Photo-Illustration: by The Cut; Photo: Getty Images I found out I was pregnant right before Thanksgiving last year. The subsequent months were a haze of exhaustion, nausea, pizza delivery, loneliness, and COVID paranoia. The largest group of people I hung out with consisted of my husband and my parents at Christmas. I celebrated New Year’s Eve by eating a ham-and-cheese sandwich alone in our dark, silent kitchen.

While vaccines have made gatherings much safer this season, there are still a lot of complicated unknowns.

Should I get rapid tests? “If you’re traveling, I think that rapid testing is a good idea,” says Emily Oster, an economist and author of the ParentData book series and newsletter, which offer data-driven advice for decision-making in pregnancy and parenting. “Even if everyone in your group is vaccinated, rapid testing before and after you arrive adds an extra layer of safety.”

Can relatives hold my baby? When I asked our pediatrician what we could do to keep our baby healthy in a crowd of loving relatives, she suggested that we ask everyone to wear a mask while holding him. She also told us to throw her under the bus if we needed a scapegoat: “Feel free to say your pediatrician told you to do it.”
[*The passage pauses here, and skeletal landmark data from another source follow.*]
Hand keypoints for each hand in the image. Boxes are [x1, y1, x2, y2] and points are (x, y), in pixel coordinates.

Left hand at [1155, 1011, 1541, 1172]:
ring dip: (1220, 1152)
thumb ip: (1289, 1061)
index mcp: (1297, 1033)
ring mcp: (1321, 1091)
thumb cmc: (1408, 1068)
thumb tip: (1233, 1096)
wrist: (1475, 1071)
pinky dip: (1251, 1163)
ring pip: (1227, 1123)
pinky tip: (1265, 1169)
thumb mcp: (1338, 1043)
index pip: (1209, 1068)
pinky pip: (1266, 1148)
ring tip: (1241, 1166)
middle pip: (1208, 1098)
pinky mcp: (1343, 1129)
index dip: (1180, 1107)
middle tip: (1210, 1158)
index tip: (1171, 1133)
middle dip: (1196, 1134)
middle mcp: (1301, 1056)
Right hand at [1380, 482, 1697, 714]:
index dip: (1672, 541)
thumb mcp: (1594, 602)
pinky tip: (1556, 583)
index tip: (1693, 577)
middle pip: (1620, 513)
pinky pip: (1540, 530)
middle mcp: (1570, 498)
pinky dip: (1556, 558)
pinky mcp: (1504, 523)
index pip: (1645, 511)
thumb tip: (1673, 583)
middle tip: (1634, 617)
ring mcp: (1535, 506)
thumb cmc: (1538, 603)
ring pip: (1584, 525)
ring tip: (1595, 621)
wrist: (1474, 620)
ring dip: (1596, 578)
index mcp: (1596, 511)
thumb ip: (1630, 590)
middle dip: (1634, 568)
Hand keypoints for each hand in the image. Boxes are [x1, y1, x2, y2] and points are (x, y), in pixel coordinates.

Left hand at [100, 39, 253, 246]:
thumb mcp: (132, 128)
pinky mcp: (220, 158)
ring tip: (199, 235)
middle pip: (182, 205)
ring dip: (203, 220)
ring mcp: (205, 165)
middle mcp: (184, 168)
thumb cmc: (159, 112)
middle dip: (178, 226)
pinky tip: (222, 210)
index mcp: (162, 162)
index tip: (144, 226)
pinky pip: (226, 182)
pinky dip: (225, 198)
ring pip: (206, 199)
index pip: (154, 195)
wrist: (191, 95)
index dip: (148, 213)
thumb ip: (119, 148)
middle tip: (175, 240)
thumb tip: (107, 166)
To be honest, I’m still on the fence about whether I’ll ask every vaccinated relative to wear a mask to hold our baby for the full week of Thanksgiving. Instead, I might opt for a hybrid model — ask everyone to mask for the first few days after they arrive and test negative for COVID, and then relax the rules when it’s clear that no one is sick.

How do I know if I’m making a safe decision? “It’s important to understand your own risk tolerance, and communicate it,” says Dr. Prasad. But that’s easier said than done — and what is “risk tolerance,” anyway?